Carlos Rocha - Ciberdúvidas da Língua Portuguesa
Carlos Rocha
Carlos Rocha
1M

Licenciado em Estudos Portugueses pela Faculdade de Ciências Sociais e Humanas da Universidade Nova de Lisboa, mestre em Linguística pela mesma faculdade e doutor em Linguística, na especialidade de Linguística Histórica, pela Faculdade de Letras da Universidade de Lisboa. Professor do ensino secundário, coordenador executivo do Ciberdúvidas da Língua Portuguesa, destacado para o efeito pelo Ministério da Educação português.

 
Textos publicados pelo autor

Pergunta:

Palavras em que o x se lê como s, ex.: verbo trazertrouxe, trouxestes, trouxeram, trouxe, trouxeste, trouxemos, trouxesse, trouxesses, trouxesse, trouxéssemos, trouxésseis, trouxessem.
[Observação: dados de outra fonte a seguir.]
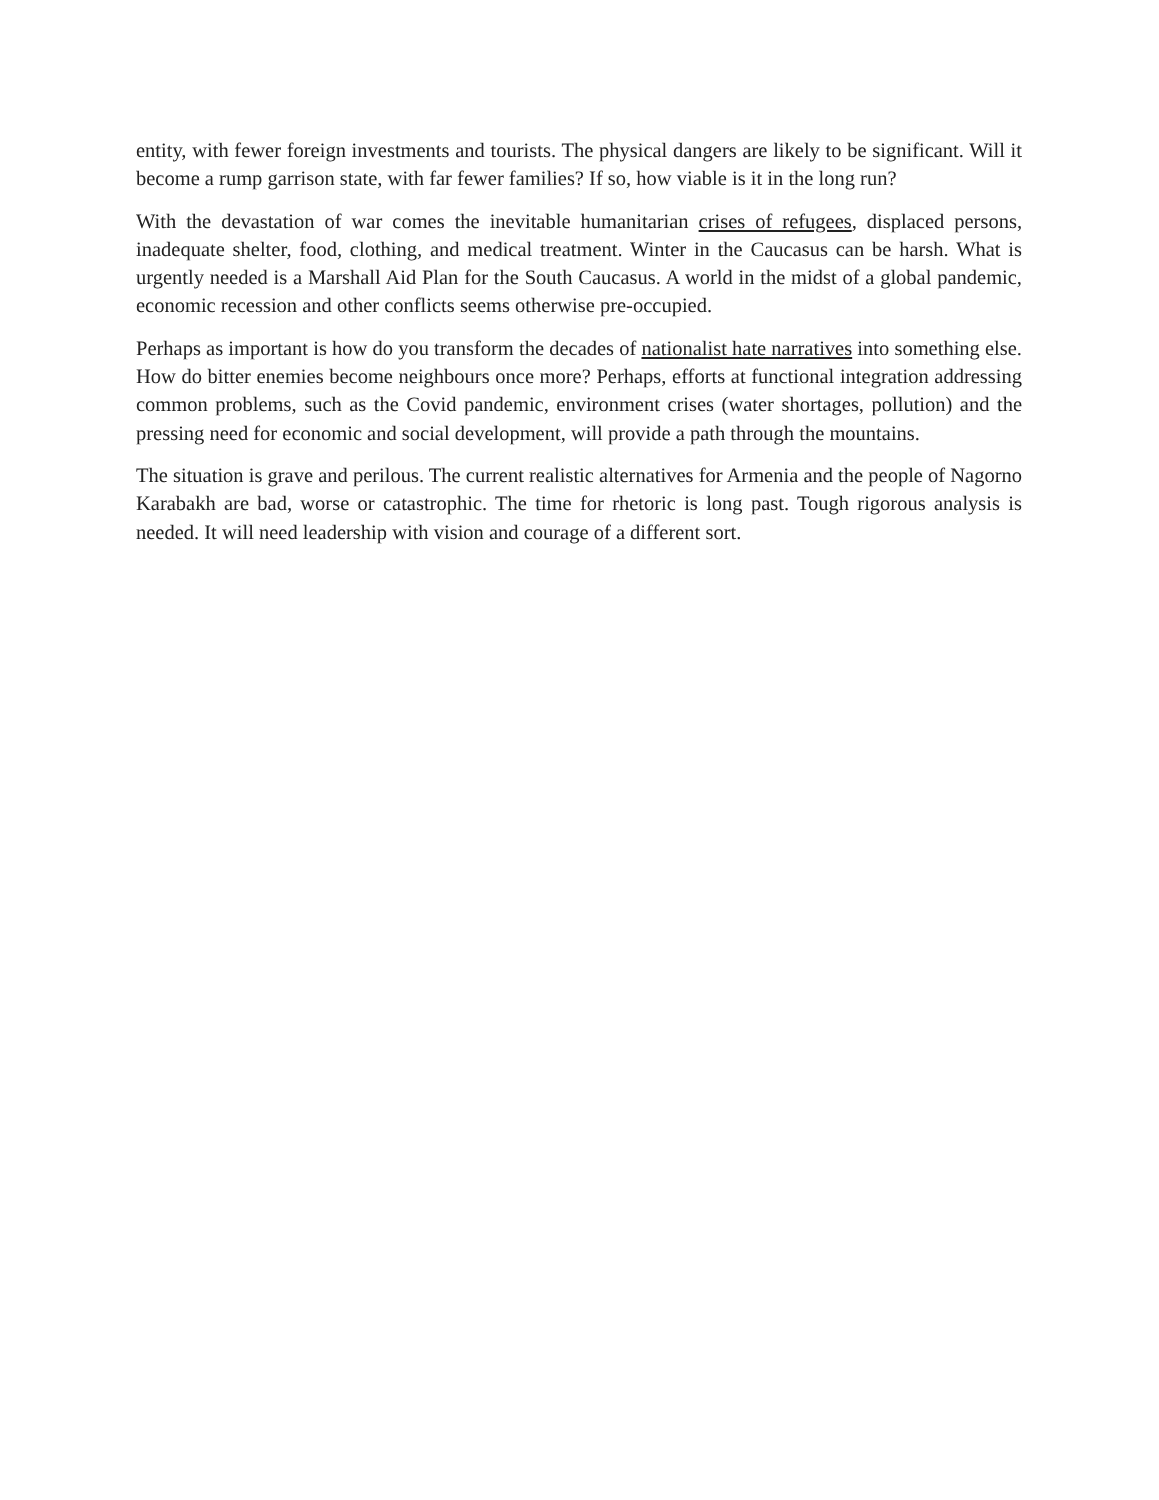entity, with fewer foreign investments and tourists. The physical dangers are likely to be significant. Will it become a rump garrison state, with far fewer families? If so, how viable is it in the long run?
With the devastation of war comes the inevitable humanitarian crises of refugees, displaced persons, inadequate shelter, food, clothing, and medical treatment. Winter in the Caucasus can be harsh. What is urgently needed is a Marshall Aid Plan for the South Caucasus. A world in the midst of a global pandemic, economic recession and other conflicts seems otherwise pre-occupied.
Perhaps as important is how do you transform the decades of nationalist hate narratives into something else. How do bitter enemies become neighbours once more? Perhaps, efforts at functional integration addressing common problems, such as the Covid pandemic, environment crises (water shortages, pollution) and the pressing need for economic and social development, will provide a path through the mountains.
The situation is grave and perilous. The current realistic alternatives for Armenia and the people of Nagorno Karabakh are bad, worse or catastrophic. The time for rhetoric is long past. Tough rigorous analysis is needed. It will need leadership with vision and courage of a different sort.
Por que razão se escreve x?

Obrigado.

Resposta:

Por razões etimológicas, isto é, históricas. Durante a Idade Média e talvez até mais tarde, no pretérito perfeito do indicativo do verbo trazer (trouxe, trouxeste, trouxe, trouxemos, trouxestes, trouxeram) e nos tempos derivados desse tema (troux-: mais que perfeito, trouxera; futuro do conjuntivo, trouxer; e imperfeito do conjuntivo, trouxesse), parece que o x de troux- era uma consoante chiante (como se fosse "trouche"), como acontece atualmente com baixo. Só mais tarde é que esse x passou a ter o atual valor de [s], uma sibilante surda (trouxe = "trousse"; cf. Dicionário Houaiss, s.v. traz-: «[...] trouxe (trouxera, trouxesse, trouxer), com o -x- prov[avelmente] chiante, depois sibilante surdo»).

Pergunta:

Qual é a diferença entre fritar e frigir?

Resposta:

Em referência ao processo de cozinhar alimentos em manteiga ou óleo muito quentes, fritar e frigir são sinónimos. No entanto, no português contemporâneo, fritar sobrepôs-se a frigir, que só se acha em textos mais antigos ou se recupera como recurso literário. 
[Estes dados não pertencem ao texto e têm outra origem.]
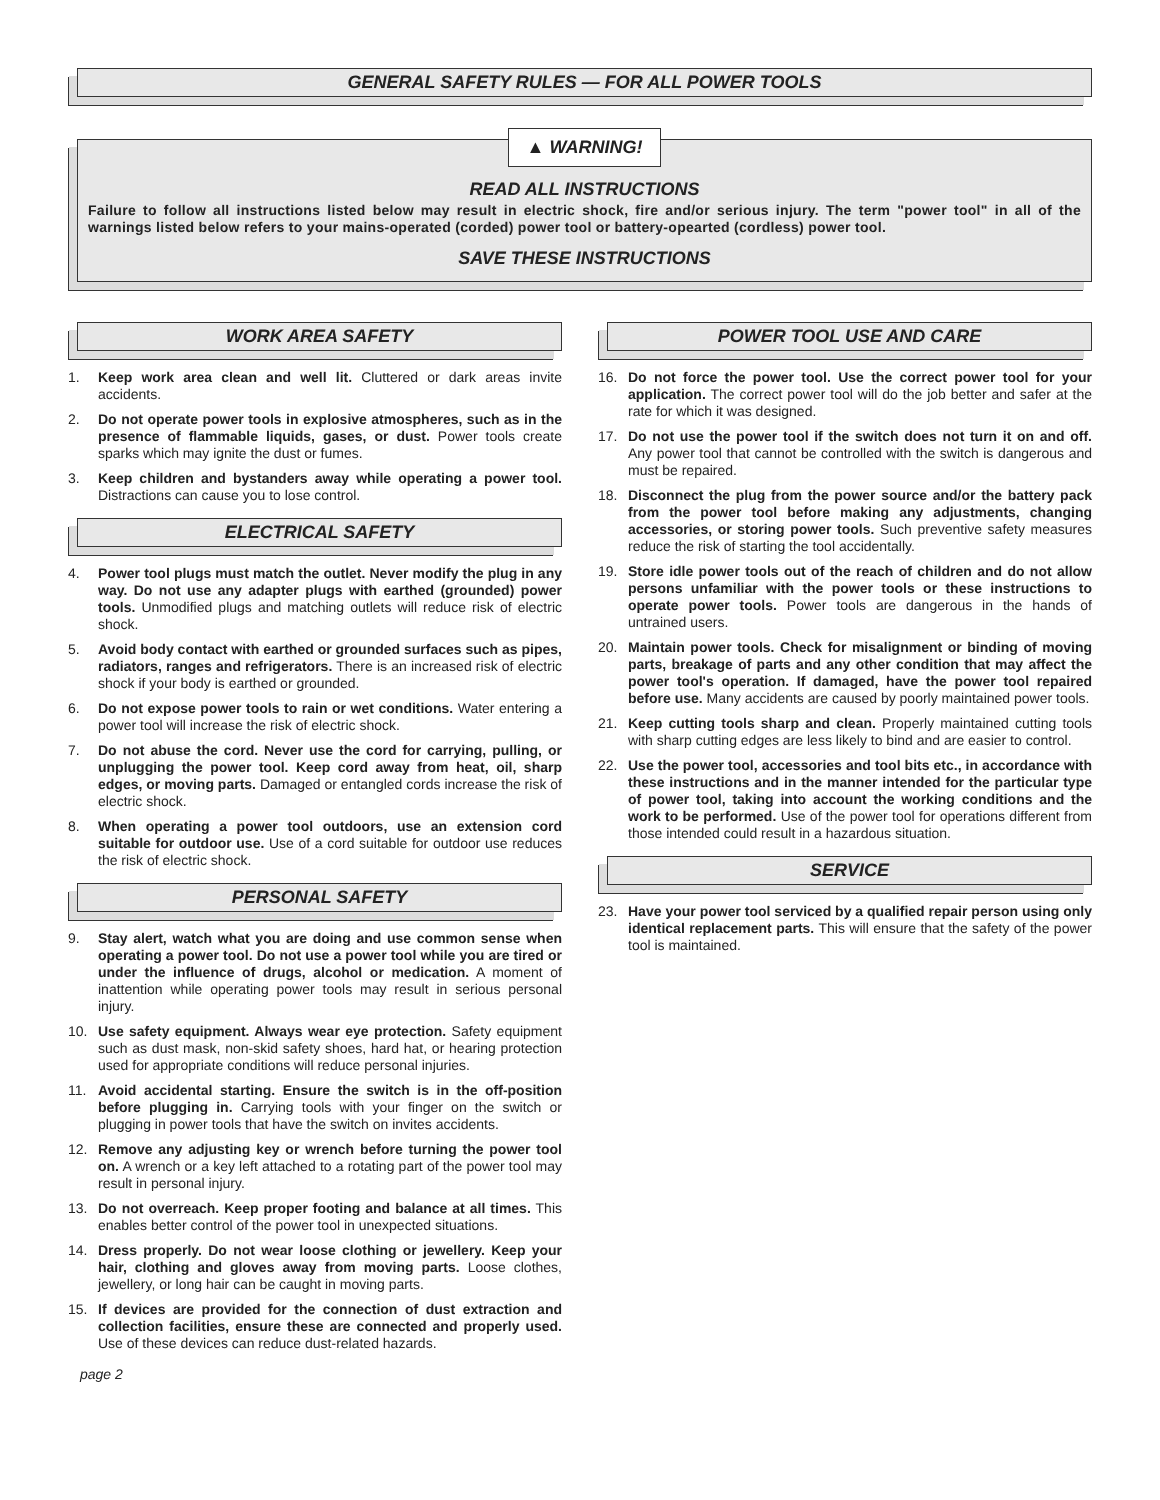GENERAL SAFETY RULES — FOR ALL POWER TOOLS
▲ WARNING!
READ ALL INSTRUCTIONS
Failure to follow all instructions listed below may result in electric shock, fire and/or serious injury. The term "power tool" in all of the warnings listed below refers to your mains-operated (corded) power tool or battery-opearted (cordless) power tool.
SAVE THESE INSTRUCTIONS
WORK AREA SAFETY
1. Keep work area clean and well lit. Cluttered or dark areas invite accidents.
2. Do not operate power tools in explosive atmospheres, such as in the presence of flammable liquids, gases, or dust. Power tools create sparks which may ignite the dust or fumes.
3. Keep children and bystanders away while operating a power tool. Distractions can cause you to lose control.
ELECTRICAL SAFETY
4. Power tool plugs must match the outlet. Never modify the plug in any way. Do not use any adapter plugs with earthed (grounded) power tools. Unmodified plugs and matching outlets will reduce risk of electric shock.
5. Avoid body contact with earthed or grounded surfaces such as pipes, radiators, ranges and refrigerators. There is an increased risk of electric shock if your body is earthed or grounded.
6. Do not expose power tools to rain or wet conditions. Water entering a power tool will increase the risk of electric shock.
7. Do not abuse the cord. Never use the cord for carrying, pulling, or unplugging the power tool. Keep cord away from heat, oil, sharp edges, or moving parts. Damaged or entangled cords increase the risk of electric shock.
8. When operating a power tool outdoors, use an extension cord suitable for outdoor use. Use of a cord suitable for outdoor use reduces the risk of electric shock.
PERSONAL SAFETY
9. Stay alert, watch what you are doing and use common sense when operating a power tool. Do not use a power tool while you are tired or under the influence of drugs, alcohol or medication. A moment of inattention while operating power tools may result in serious personal injury.
10. Use safety equipment. Always wear eye protection. Safety equipment such as dust mask, non-skid safety shoes, hard hat, or hearing protection used for appropriate conditions will reduce personal injuries.
11. Avoid accidental starting. Ensure the switch is in the off-position before plugging in. Carrying tools with your finger on the switch or plugging in power tools that have the switch on invites accidents.
12. Remove any adjusting key or wrench before turning the power tool on. A wrench or a key left attached to a rotating part of the power tool may result in personal injury.
13. Do not overreach. Keep proper footing and balance at all times. This enables better control of the power tool in unexpected situations.
14. Dress properly. Do not wear loose clothing or jewellery. Keep your hair, clothing and gloves away from moving parts. Loose clothes, jewellery, or long hair can be caught in moving parts.
15. If devices are provided for the connection of dust extraction and collection facilities, ensure these are connected and properly used. Use of these devices can reduce dust-related hazards.
page 2
POWER TOOL USE AND CARE
16. Do not force the power tool. Use the correct power tool for your application. The correct power tool will do the job better and safer at the rate for which it was designed.
17. Do not use the power tool if the switch does not turn it on and off. Any power tool that cannot be controlled with the switch is dangerous and must be repaired.
18. Disconnect the plug from the power source and/or the battery pack from the power tool before making any adjustments, changing accessories, or storing power tools. Such preventive safety measures reduce the risk of starting the tool accidentally.
19. Store idle power tools out of the reach of children and do not allow persons unfamiliar with the power tools or these instructions to operate power tools. Power tools are dangerous in the hands of untrained users.
20. Maintain power tools. Check for misalignment or binding of moving parts, breakage of parts and any other condition that may affect the power tool's operation. If damaged, have the power tool repaired before use. Many accidents are caused by poorly maintained power tools.
21. Keep cutting tools sharp and clean. Properly maintained cutting tools with sharp cutting edges are less likely to bind and are easier to control.
22. Use the power tool, accessories and tool bits etc., in accordance with these instructions and in the manner intended for the particular type of power tool, taking into account the working conditions and the work to be performed. Use of the power tool for operations different from those intended could result in a hazardous situation.
SERVICE
23. Have your power tool serviced by a qualified repair person using only identical replacement parts. This will ensure that the safety of the power tool is maintained.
Uma consulta do Corpus do Português de Mark Davies e Michael Ferreira indica que a forma de infinitivo frigir conta com 24 ocorrências, das quais 19 se concentram em textos compreendidos entre o século XVI e o século XIX. Fritar tem 19 ocorrências, quase todas (17) concentradas — 10 do português de Portugal e 7 do português do Brasil — em textos no século XX. Além disso, é curioso verificar, por exemplo, que o iDicionário Aulete remete a entrada frigir para fritar, deixando concluir que esta é a forma mais conhecida.

Noutros contextos, os verbos diferenciam-se claramente, mas trata-se de um uso técnico no caso de fritar e, no de frigir, de modos figurados de fazer referências a certas situações (Dicionário da Língua Portuguesa, da Porto Editora, e exemplos do Dicionário Houaiss):

fritar: proceder ao cozimento de (ingredientes com que se fabrica o vidro).

frigir

Pergunta:

Preciso saber como é que se escreve o verbo expedir e o verbo remeter no seguinte contexto: «Espero que vossa direcção... o documento mencionado» (quando eu solicito da maneira apropriada um documento e espero que mo entreguem).

Agradeço vossa resposta.

Resposta:

O verbo expedir segue a mesma conjugação de pedir: «Espero que a vossa direção me expeça.» Quanto ao verbo remeter, tem este a mesma conjugação de meter: «Espero que a vossa direção expeça e me remeta o documento mencionado.»

Pergunta:

É comum ver consultor no lugar de corretor, por ser considerado mais «chique»! Mas neste caso pode escrever: «consultor em imóveis», ou «consultor para imóveis», ou «consultor de imóveis»? E por que não «conselheiro em imóveis»? Pode ser?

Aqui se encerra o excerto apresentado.